Tazelik kavramını kullanmadığınızda hasta kaybettiğiniz oldu mu?

Tabii ki. İnsanlara daha taze bir cilt önerirsen kaçabiliyorlar. Uygulamada kullanılacak malzemenin ya da ilacın ne olduğunu detayıyla anlatıyorsunuz, gerçekte hangi mekanizma ile etki beklendiğini anlatıyorsunuz, hatta örneğin PRP gibi bir kan ürününün dolgu etkisi içermediğini ve sadece düzenli uygulamalarda bağ dokuda bir yenilenme sağlayabileceğini anlatıyorsunuz, buna rağmen ardından “doktorcuğum PRP ile dudaklarımı da biraz şişirseniz!’ gibi bir talep geliyor. Bakın bu, okur yazarlık seviyesi ya da sosyoekonomik düzey ile de ilgili değil maalesef.

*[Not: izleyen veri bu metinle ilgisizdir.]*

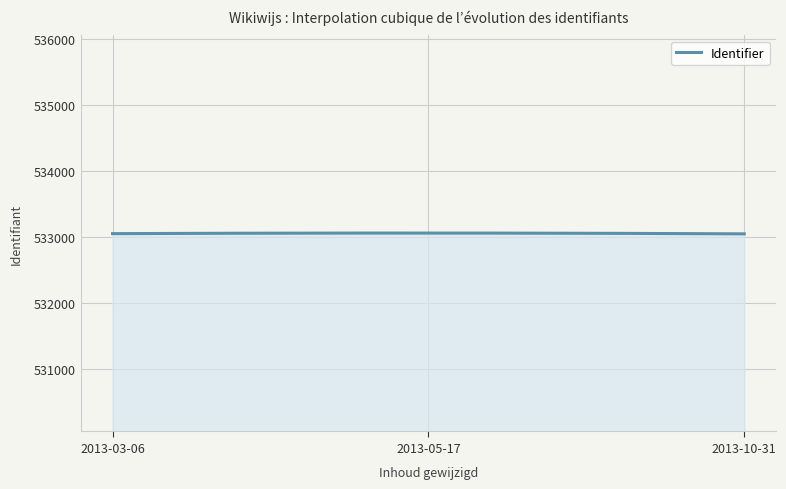

What is the maximum value shown in the chart?

533061.1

Geçenlerde bir firmanın yeni ürünü olan bir meme implantının tanıtımı ve meme büyütme alanındaki yenilikleri öğrenmek için bir toplantıya gittik. Çok değerli konuşmacılar ve konuşmalar içerisinde güzel bir istatistik çalışma paylaşıldı. Bu çalışmada silikon implantlar dışında hangi meme büyütme tekniğini biliyorsunuz sorusuna çalışmaya katılan kadınlar en fazla botoks cevabını vermişler. Bu ciddi bir bilgisizlik sorunu. Botoksun dolgu etkisine sahip olduğunun düşünülmesi ciddi bir bilgi ve okuma eksikliğinden kaynaklanıyor bence. Çalışma ülkemize ait değil.

Dolayısıyla dünyamızda artık fotoğraflara bakmak dışında çoğunlukla okumayan, irdelemeyen, sosyal medyada gördükleri fotoğraflardan karpuz seçer gibi doktor seçen (neyse ki doktor çoğu) bir toplum var.

estetikDolayısıyla toplumun bu konularda daha bilgi sahibi olması için okuması gerektiğini mi düşünüyorsunuz?

Tabii ki okumak önemli, özellikle konularla ilgili bilgi içerikli birçok site var. Ancak az önce de belirttiğim gibi toplum yapımız görsele daha çok önem verir hale geldi. Aslında bunu şöyle çevirmek gerekli: İlköğretimdeki gibi, kişiler neyle öğrenmeye eğilimliyse o yöne kaymak önemli. Görsellerle öğrenme yöntemlerini uygulamak belki de daha çok etkili. Koca bir makaleyi insanlara okutmakta zorluk çekebiliyorsunuz, bazı hastalar sitede en az metin içeren sayfaları seçebiliyor. Dolayısıyla görsel ve ses içerikli bilgilendirmeler ön plana çıkıyor. Yalnız burada söz konusu görseller az önce ifade ettiğimiz hastaların öncesi- sonrası fotoğraflarını içerecek şekilde olmamalı. Bunlar hasta özelleri ve sosyal platformda paylaşılmaları etik dışı uygulamalardan.

Son olarak son dönemin merak edilen popüler ameliyatı BBL nedir? Gerçekten tehlikeli mi?

Brezilya poposu ameliyatı olarak da bilinen bu ameliyat aslında son dönemde iri meme, ince bel ve   dolgun kalçalardan oluşan yeni imaj akımının bir parçası olarak popüler hale geldi. Kardashian kardeşlerle başlayarak hızla yayılan bu kalça biçmi aslında çeşitli şekillerde sağlanabiliyor. Çoğunlukla kalçanın alt ve üstteki bele yakın kısımlarından yağ alıp bu yağların kalçaya enjekte edilmesiyle elde edilse de kalıcı silikon implantlarla da bu şekli elde etmek mümkün. Bazı merdiven altı uygulamalarda sıvı silikon ya da uzun etkili polimerik dolgu enjeksiyonlarıyla da bu hedef sağlanmaya çalışılıyor. Bu sonuncu söylediğim yol tehlikeli bir yol. Bu maddelerin göç ederek uzak noktalara kaçma ihtimali var. BBL ameliyatının yağ enjeksiyonuyla yapıldığı hastalarda akciğer, beyin gibi hayati organlara yağ ya da kan kökenli pıhtıların (tromboemboli) kaçması sonucu ölümler bildirilmiş. Burada şunu söylemek lazım: Kalça bölgesi, çok iyi kanlanan bir doku ve yapılan enjeksiyonlarda kritik sınırlar var. Bu sınırların ihlal edilerek yapıldığı yağ enjeksiyonlarında yağın damara kaçarak böyle sorunlar yaratma ihtimali var. O nedenle BBL yapılacaksa en güvenli tekniğin kalıcı silikon imlantlarla yapılanı olduğunu söylemek gerekiyor.